Pour traiter les évolutions spatio-temporelles du lieu au cours de son histoire, la méthode SyMoGIH introduit une deuxième entité, la « forme concrète du lieu », appelée concrete time specific form. Cette entité représente la reconstitution par l'historien de la forme propre à un lieu, son étendue, ses contours, à un instant spécifique ou durant une période de temps donnée. Comme tout autre objet, la forme concrète est construite par le chercheur, mais, à la différence du lieu qui ne dispose que d’une localisation générique, elle décrit la forme plus ou moins précise attribuée au lieu à une époque donnée, en fonction des sources.
Un lieu sera donc associé à une ou plusieurs formes concrètes que l’historien construit à partir de connaissances tirées des sources, écrites ou cartographiques, qui décrivent les contours du lieu à un moment précis du temps. Un événement historique comme un acte de déboisement ou un feu de forêt ravageant un quartier de forêt peut donner lieu à l’apparition d’une nouvelle forme concrète, munie d’un identifiant unique, indiquant que l’historien a identifié à cet instant un changement significatif concernant l’étendue spatiale ou les contours du lieu.

CONSIGNE
Reproduisez à l'identique le passage du texte sur la forme concrète du lieu, de « Un lieu sera » à « contours du lieu. ».

ENTRÉES RÉPERTORIÉES
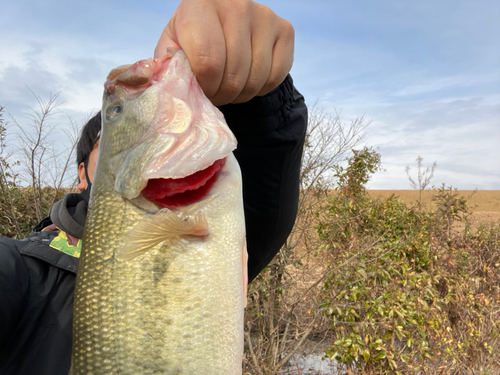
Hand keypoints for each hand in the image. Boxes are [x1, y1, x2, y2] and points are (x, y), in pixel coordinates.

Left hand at [154, 0, 293, 105]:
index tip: (200, 88)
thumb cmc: (191, 41)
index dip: (205, 87)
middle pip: (234, 75)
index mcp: (200, 3)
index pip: (209, 62)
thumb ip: (165, 66)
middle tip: (215, 91)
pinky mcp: (285, 29)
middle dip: (222, 94)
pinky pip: (275, 77)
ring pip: (255, 79)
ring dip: (240, 94)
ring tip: (229, 85)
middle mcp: (236, 3)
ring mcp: (265, 15)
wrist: (222, 25)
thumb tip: (159, 82)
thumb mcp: (171, 49)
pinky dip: (260, 88)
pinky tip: (248, 77)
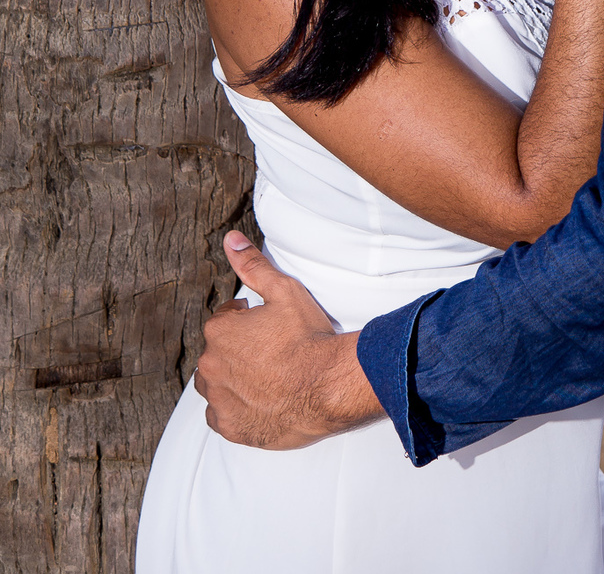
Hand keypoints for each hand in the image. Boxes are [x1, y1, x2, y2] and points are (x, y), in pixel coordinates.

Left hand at [195, 232, 382, 447]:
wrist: (327, 386)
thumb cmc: (307, 338)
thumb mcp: (284, 291)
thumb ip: (253, 264)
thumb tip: (231, 240)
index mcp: (220, 331)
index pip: (224, 321)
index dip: (246, 321)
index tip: (265, 326)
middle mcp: (211, 366)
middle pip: (217, 353)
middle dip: (237, 350)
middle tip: (269, 351)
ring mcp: (219, 400)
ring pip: (215, 385)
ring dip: (231, 378)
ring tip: (264, 375)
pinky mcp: (230, 428)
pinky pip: (221, 415)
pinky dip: (234, 408)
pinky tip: (258, 399)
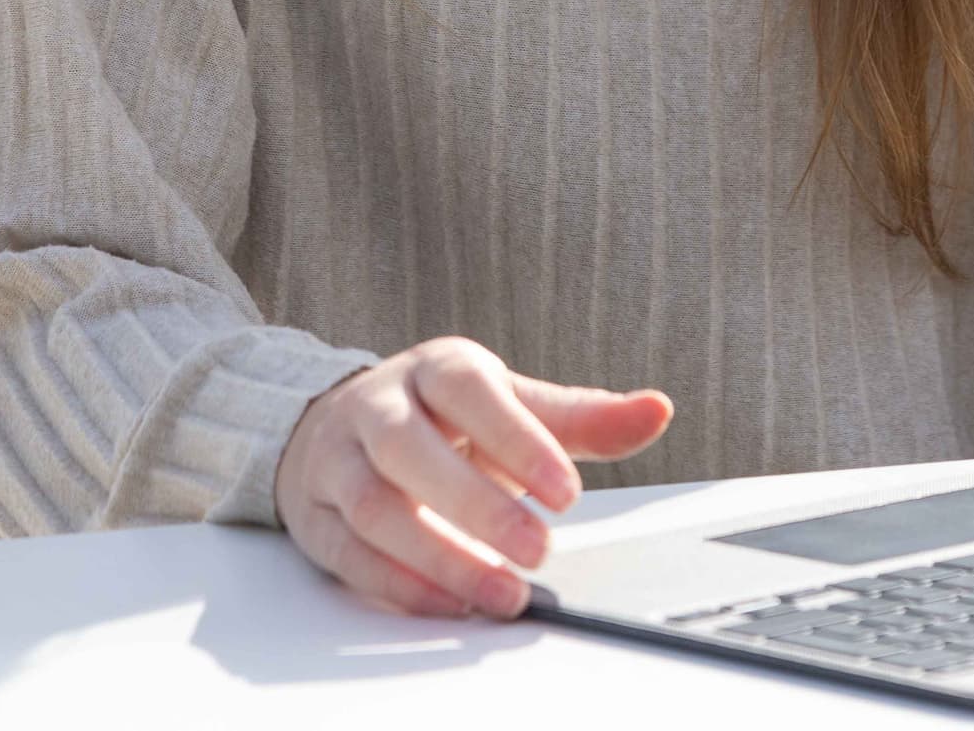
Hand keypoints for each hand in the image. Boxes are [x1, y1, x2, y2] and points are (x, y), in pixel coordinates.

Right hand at [275, 337, 673, 620]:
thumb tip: (658, 410)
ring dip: (439, 556)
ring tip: (502, 591)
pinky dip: (399, 583)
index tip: (566, 491)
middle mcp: (378, 408)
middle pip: (410, 450)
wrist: (338, 427)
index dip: (517, 438)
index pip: (469, 391)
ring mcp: (339, 460)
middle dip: (475, 505)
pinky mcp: (315, 515)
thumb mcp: (512, 404)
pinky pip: (349, 553)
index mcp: (435, 370)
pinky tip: (450, 602)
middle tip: (539, 550)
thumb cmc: (442, 418)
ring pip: (374, 507)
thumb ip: (583, 418)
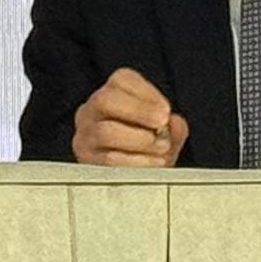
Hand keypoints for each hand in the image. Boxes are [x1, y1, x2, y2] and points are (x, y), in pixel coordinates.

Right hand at [72, 68, 186, 168]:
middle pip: (105, 100)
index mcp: (111, 93)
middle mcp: (91, 111)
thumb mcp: (166, 135)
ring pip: (105, 131)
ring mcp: (85, 136)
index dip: (147, 93)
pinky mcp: (86, 161)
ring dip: (139, 140)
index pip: (122, 80)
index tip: (166, 110)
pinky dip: (136, 161)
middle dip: (139, 111)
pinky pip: (108, 160)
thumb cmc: (147, 150)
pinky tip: (153, 163)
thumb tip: (175, 123)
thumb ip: (175, 128)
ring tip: (161, 147)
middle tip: (162, 124)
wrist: (130, 181)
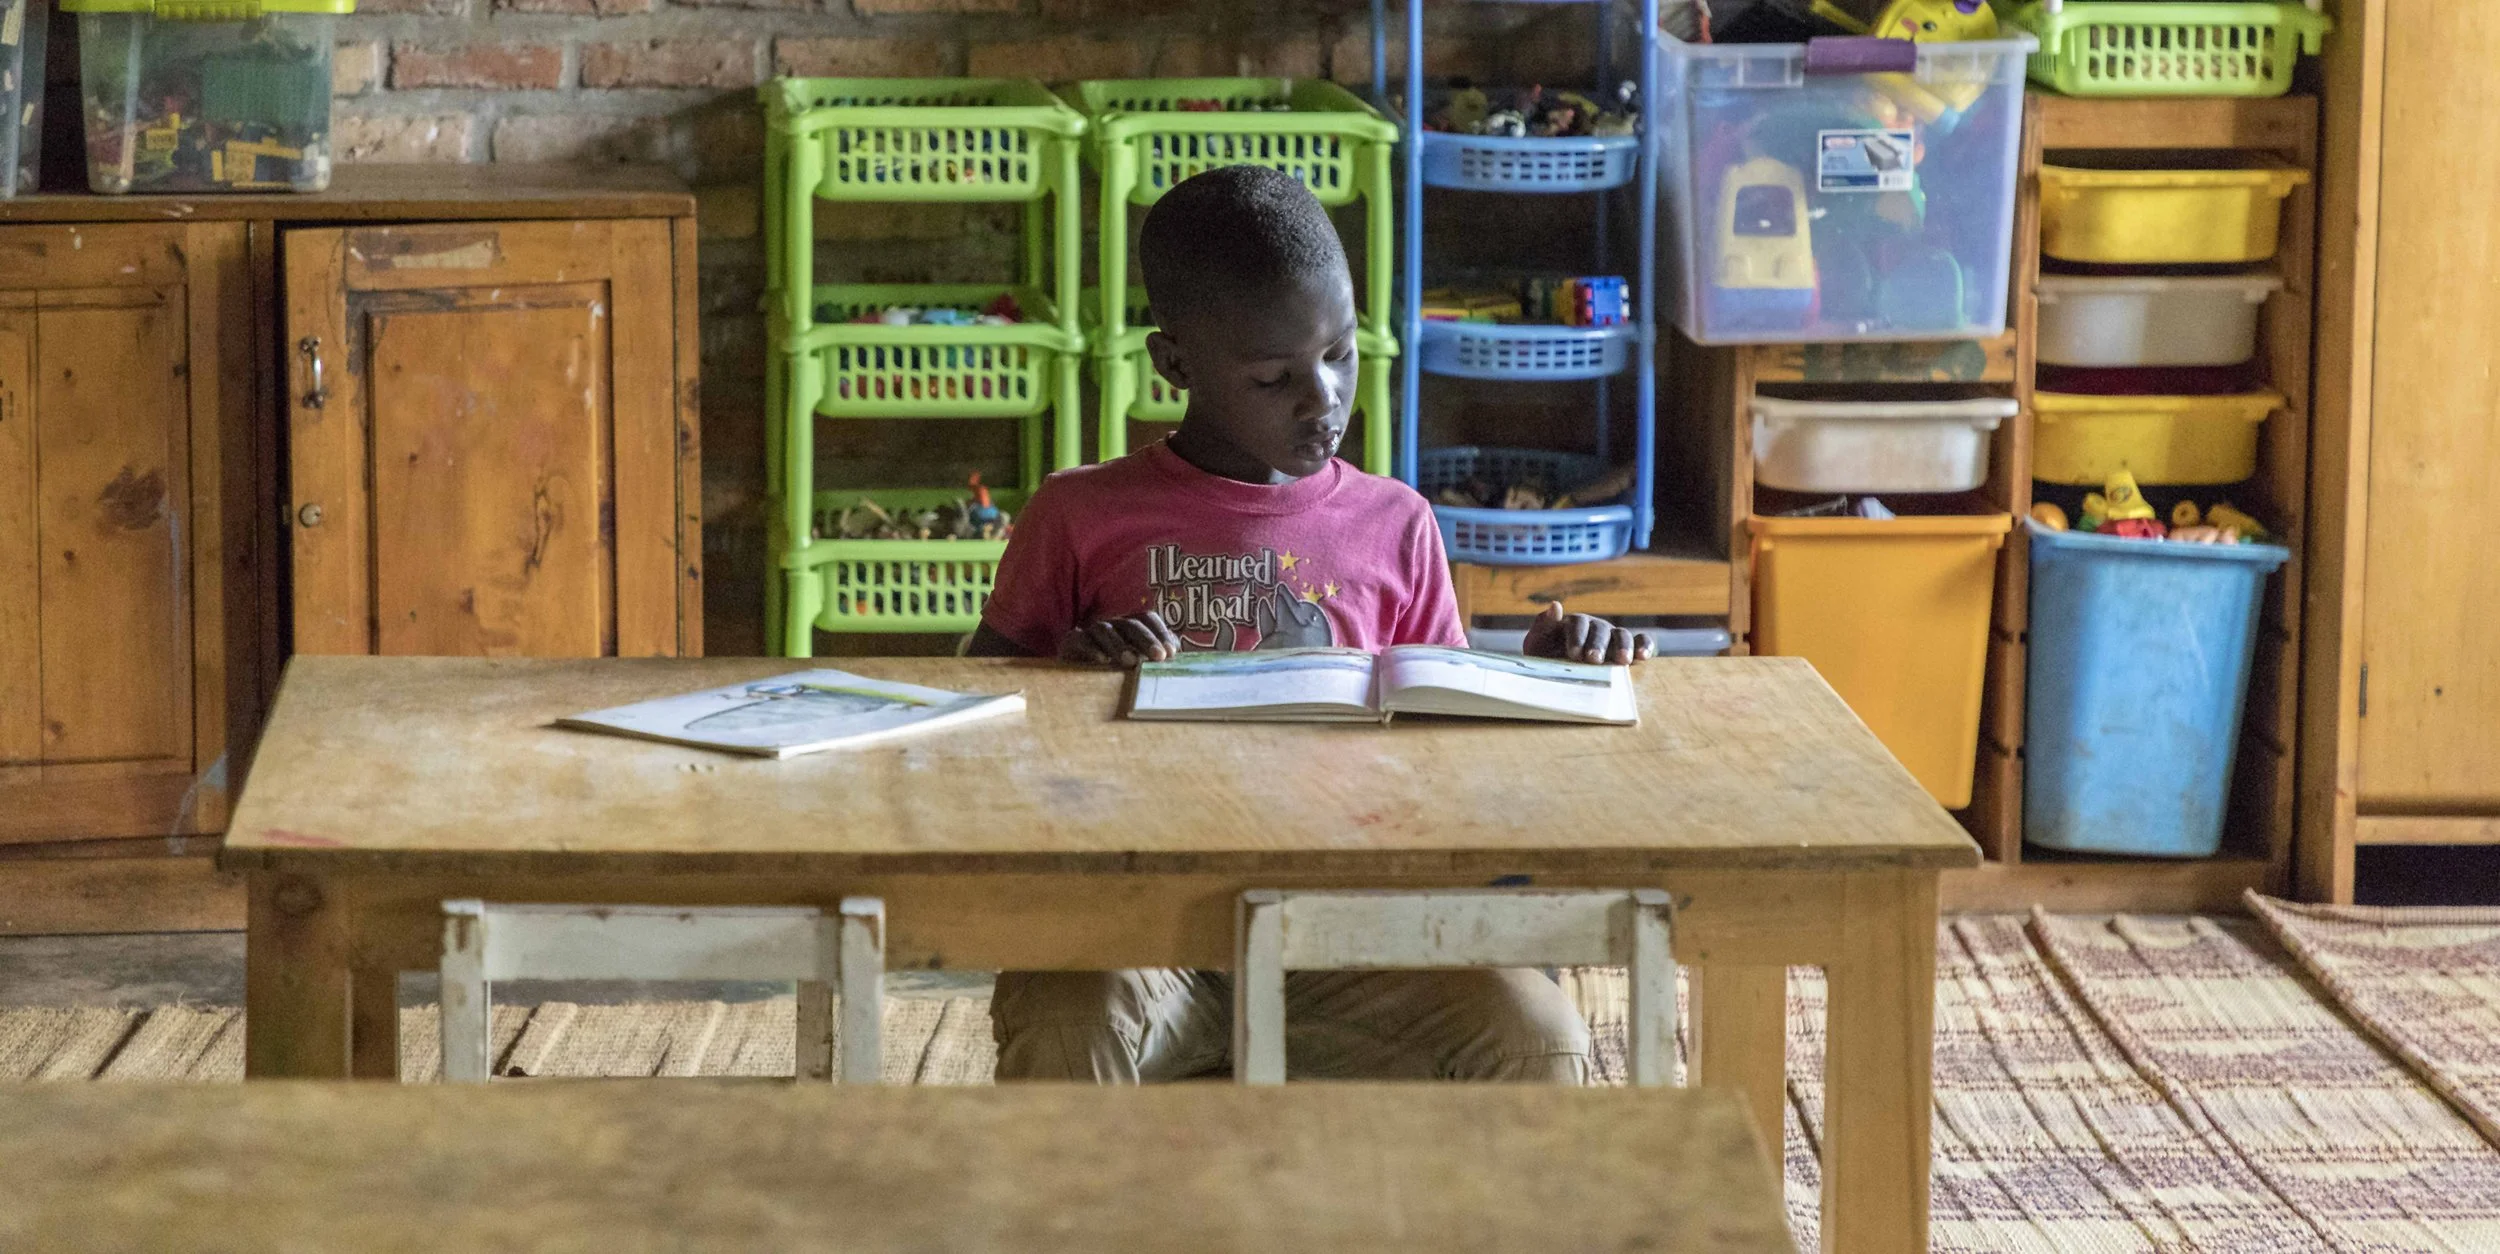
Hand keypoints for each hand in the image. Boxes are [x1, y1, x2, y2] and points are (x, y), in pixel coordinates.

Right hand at [1058, 612, 1183, 666]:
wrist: (1074, 673)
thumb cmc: (1109, 666)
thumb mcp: (1134, 659)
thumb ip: (1154, 651)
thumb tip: (1175, 646)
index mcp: (1128, 625)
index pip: (1146, 619)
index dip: (1159, 632)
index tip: (1171, 652)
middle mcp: (1112, 623)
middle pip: (1130, 624)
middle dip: (1146, 640)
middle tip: (1159, 657)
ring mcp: (1090, 630)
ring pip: (1105, 630)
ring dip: (1119, 645)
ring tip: (1130, 661)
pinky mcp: (1071, 640)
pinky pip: (1080, 640)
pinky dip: (1092, 649)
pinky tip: (1102, 661)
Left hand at [1520, 601, 1653, 665]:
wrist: (1553, 674)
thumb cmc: (1545, 658)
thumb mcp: (1537, 643)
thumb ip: (1544, 624)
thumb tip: (1556, 604)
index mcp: (1574, 623)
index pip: (1579, 623)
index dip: (1577, 637)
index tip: (1573, 654)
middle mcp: (1595, 627)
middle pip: (1601, 630)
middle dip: (1598, 644)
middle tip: (1593, 659)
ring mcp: (1613, 637)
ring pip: (1622, 635)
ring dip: (1623, 646)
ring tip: (1622, 661)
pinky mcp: (1627, 649)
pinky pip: (1640, 641)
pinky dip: (1644, 645)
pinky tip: (1643, 656)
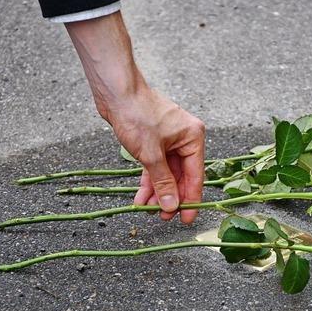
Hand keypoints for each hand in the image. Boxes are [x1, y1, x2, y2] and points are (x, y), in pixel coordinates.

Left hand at [108, 87, 204, 223]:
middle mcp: (185, 139)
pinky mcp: (153, 141)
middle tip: (163, 216)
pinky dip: (149, 180)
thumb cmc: (137, 114)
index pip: (195, 175)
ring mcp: (169, 140)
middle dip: (171, 196)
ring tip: (149, 209)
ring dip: (158, 191)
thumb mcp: (151, 154)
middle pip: (181, 176)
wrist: (115, 92)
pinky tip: (142, 196)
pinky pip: (155, 166)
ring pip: (166, 173)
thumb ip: (162, 182)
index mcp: (193, 137)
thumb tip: (171, 205)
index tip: (186, 218)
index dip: (190, 199)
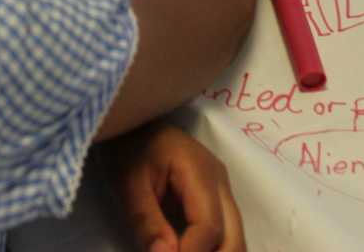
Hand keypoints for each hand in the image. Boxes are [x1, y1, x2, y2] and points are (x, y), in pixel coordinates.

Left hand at [104, 121, 245, 251]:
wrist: (136, 124)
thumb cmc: (129, 148)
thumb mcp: (128, 183)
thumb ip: (146, 221)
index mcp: (200, 173)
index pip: (209, 227)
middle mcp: (220, 183)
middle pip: (234, 238)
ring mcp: (223, 191)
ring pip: (235, 239)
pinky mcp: (217, 199)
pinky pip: (226, 234)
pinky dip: (214, 251)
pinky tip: (190, 251)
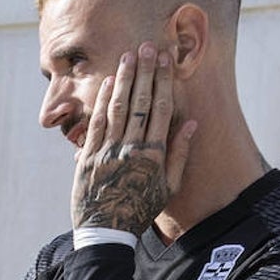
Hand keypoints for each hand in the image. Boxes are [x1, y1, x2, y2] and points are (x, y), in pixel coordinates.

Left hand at [71, 42, 196, 233]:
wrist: (106, 232)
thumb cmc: (141, 210)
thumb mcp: (168, 188)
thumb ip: (180, 154)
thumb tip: (191, 123)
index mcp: (155, 155)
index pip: (162, 109)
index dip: (164, 82)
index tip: (165, 61)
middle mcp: (132, 149)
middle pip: (141, 103)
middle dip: (145, 72)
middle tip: (147, 46)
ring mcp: (108, 152)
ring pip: (118, 108)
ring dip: (125, 79)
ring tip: (129, 56)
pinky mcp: (88, 157)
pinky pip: (97, 123)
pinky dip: (103, 101)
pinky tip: (109, 82)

RÉPONSE RÉDIGÉE
Un lieu sera donc associé à une ou plusieurs formes concrètes que l’historien construit à partir de connaissances tirées des sources, écrites ou cartographiques, qui décrivent les contours du lieu à un moment précis du temps. Un événement historique comme un acte de déboisement ou un feu de forêt ravageant un quartier de forêt peut donner lieu à l’apparition d’une nouvelle forme concrète, munie d’un identifiant unique, indiquant que l’historien a identifié à cet instant un changement significatif concernant l’étendue spatiale ou les contours du lieu.